Many of my fellow libertarians — and people of other points of view who might agree with me on certain subjects — want me to be angry about the outrages all around us, but I don’t want to be angry anymore. My anger won’t change anything. If you think being angry will change something, that’s your business, not mine. I’m simply not going to give my life to that. It’s my choice not to live that way.
For my former regular reader who wants topical outrages of the day to read about, I understand where you’re coming from. I really do. I used to think that was a worthwhile thing to do. I used to seek out such things to read even before I started writing some of them myself.

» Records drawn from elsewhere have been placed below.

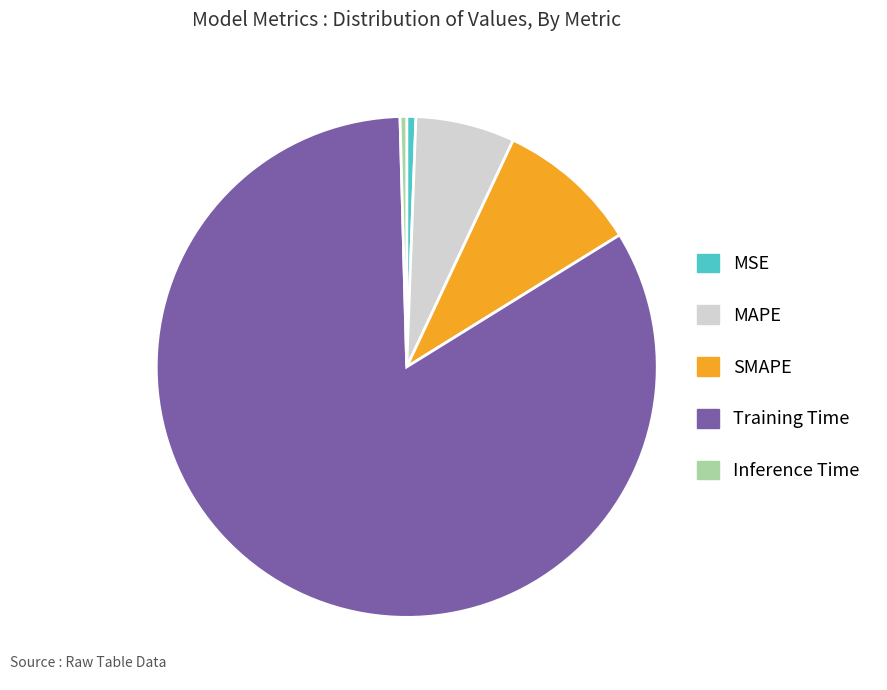

How many slices are in this pie chart?

5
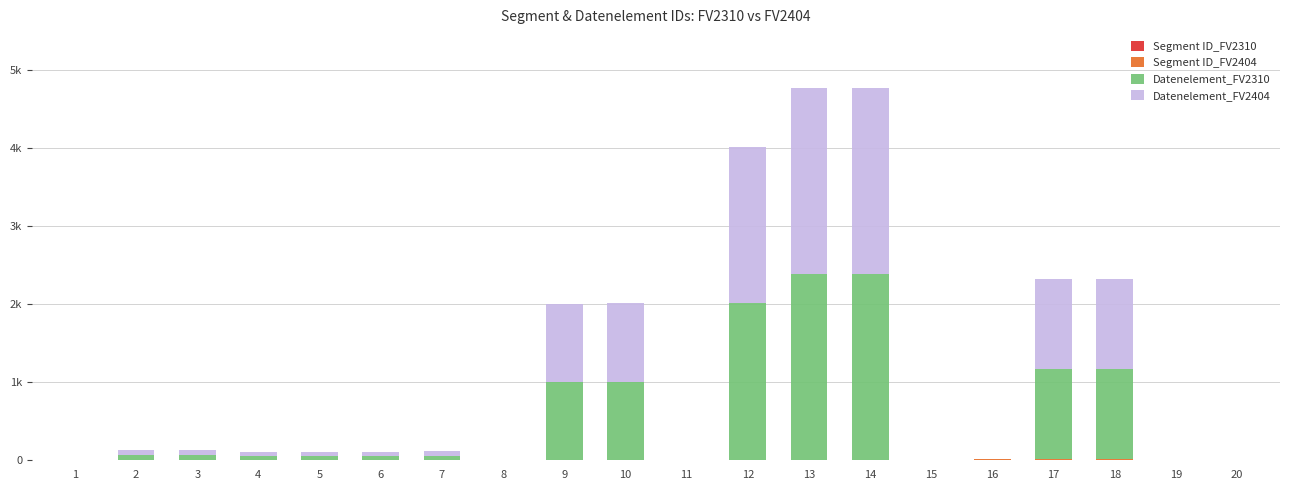

Does the chart contain stacked bars?

Yes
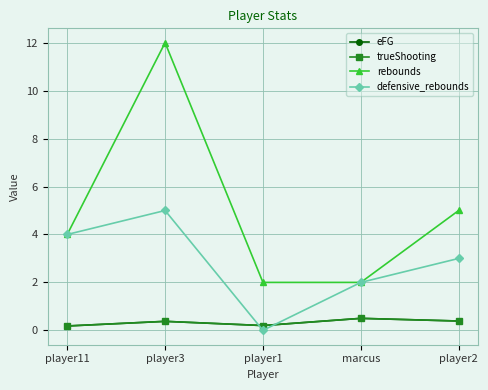

Does the chart have visible grid lines?

Yes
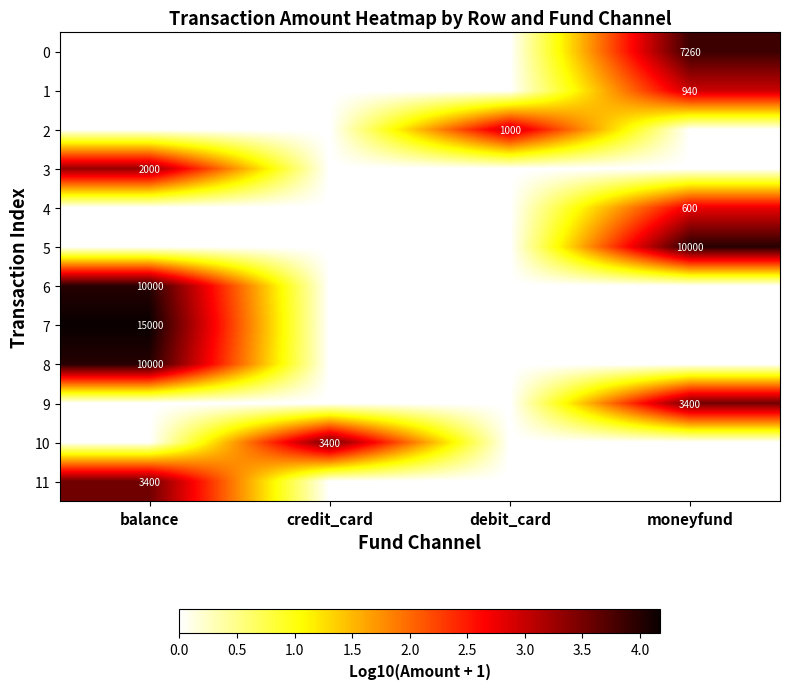

At which category is the sum across all series the highest?

balance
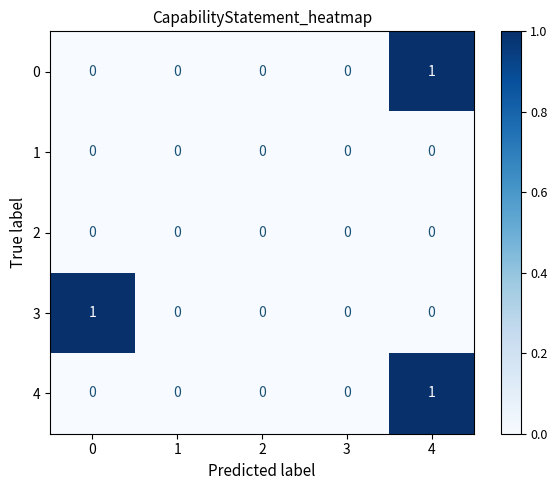

Is the value of 4 at 4 greater than the value of 1 at 4?

Yes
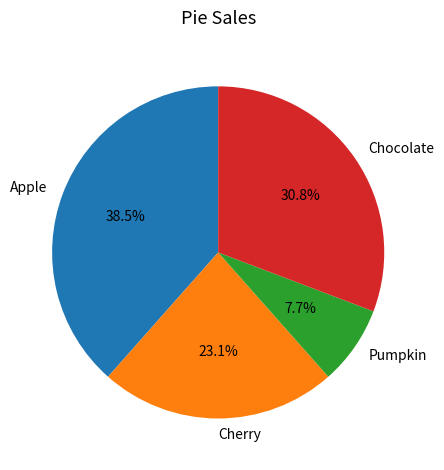

Is the sum of Chocolate and Apple greater than half?

Yes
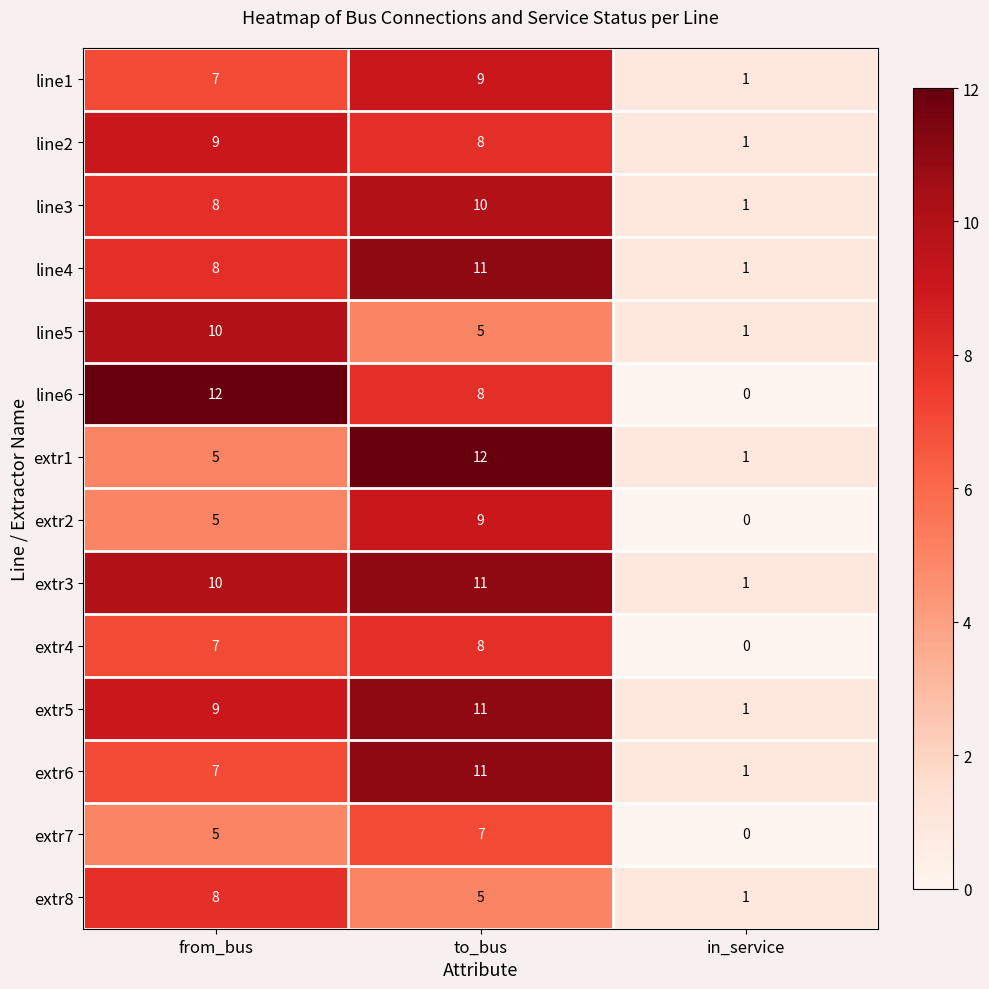

What is the total value across all series at from_bus?

110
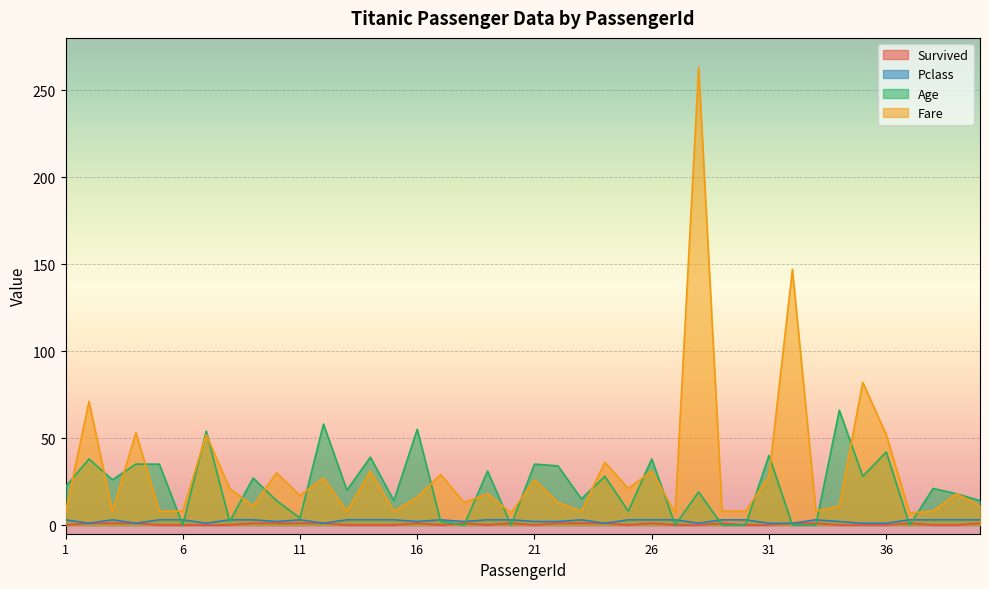

What is the value of the Pclass point at the 23rd from the left?

3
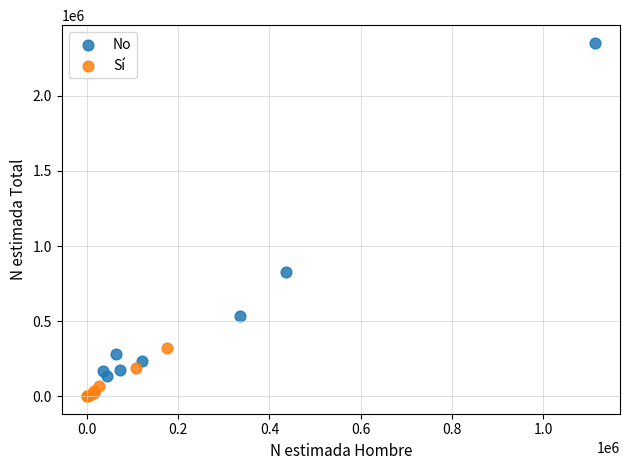

Which series has the widest spread of Y values?

No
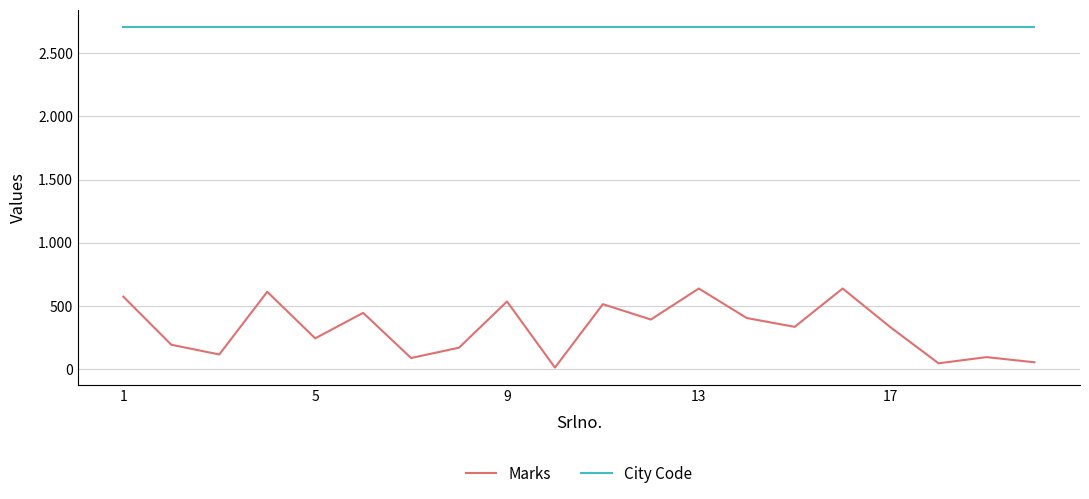

What are all the series names shown in the legend?

Marks, City Code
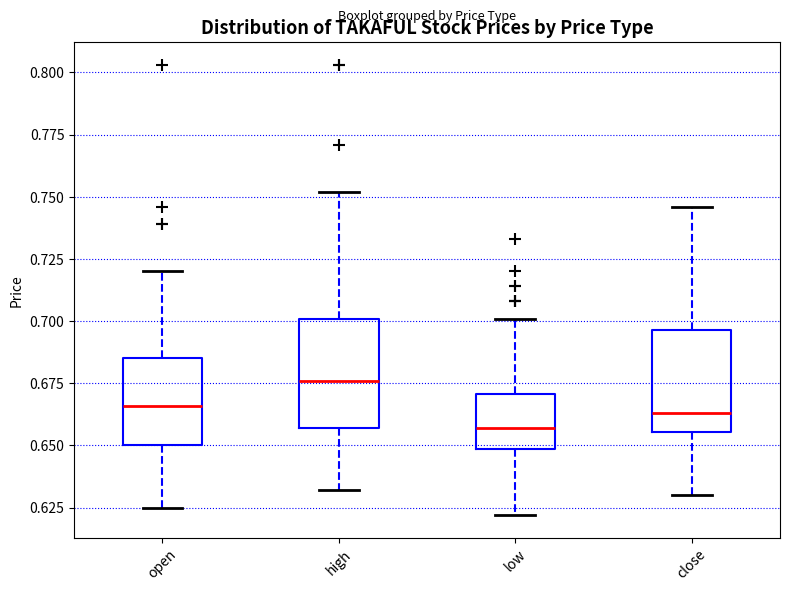

Reading left to right, transcribe this box plot: for each box, give where its median line is, the range the box spans, and where its two whiskers end, as read against the y-axis. The values are not printed on the chart, so give them approximately, as read against the axis.

open: median 0.665, box 0.650 to 0.685, whiskers 0.625 to 0.720
high: median 0.675, box 0.655 to 0.700, whiskers 0.630 to 0.750
low: median 0.655, box 0.650 to 0.670, whiskers 0.620 to 0.700
close: median 0.665, box 0.655 to 0.695, whiskers 0.630 to 0.745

But I’m no longer willing to use outrage as entertainment, for myself or for other people. If that’s what you want, there are plenty of sites that do it — from pretty much every political position imaginable. I just haven’t done it for quite awhile and I don’t ever plan to do it again.
My readership has changed over the last five years or so. In the beginning, I was pandering to the lowest common denominator of the libertarian audience (and that sometimes included conservatives when they happened to agree with us on something). I’ve lost almost all of those readers. I still have between 500 and 600 visitors on most days and things can spike up to a couple thousand every now and then. But the readers I have now are mostly interested in different things. I’m less certain who the audience is now, but I’m not really writing to pander to them. I’m just writing whatever feels important to me at the moment.
I understand now how to build a big audience and it’s clear how it can be monetized, if that’s your priority. You simply choose a sizable online audience and repeatedly say what they want to hear. Get them riled up. Preach to the converted and have them turn you into a star or hero for their cause. Pander to them. They’ll come back and they’ll share your links with others. Then you can load your site with intrusive ads that annoy people, but not enough to quit visiting.
I can’t do that. It doesn’t seem honest to me, somehow. Even more important, though, it doesn’t seem to be a life worth living. Maybe it is for some people, but it’s not for me.
I’m interested in living well and in figuring out how to be a better person. I’m interested in finding love and understanding from people who matter to me. I’m interested in connections with people who I respect and admire.
This isn’t a way to get wealthy. There’s a much more robust “market demand” for anger and hatred than for the things I want to talk about these days, but I’m doing what’s right for me. I feel as though I’m doing what both love and my artistic integrity say I should do.
Maybe there’s a way to turn that into art that has a market value. Maybe not. But it’s the right thing for me to do.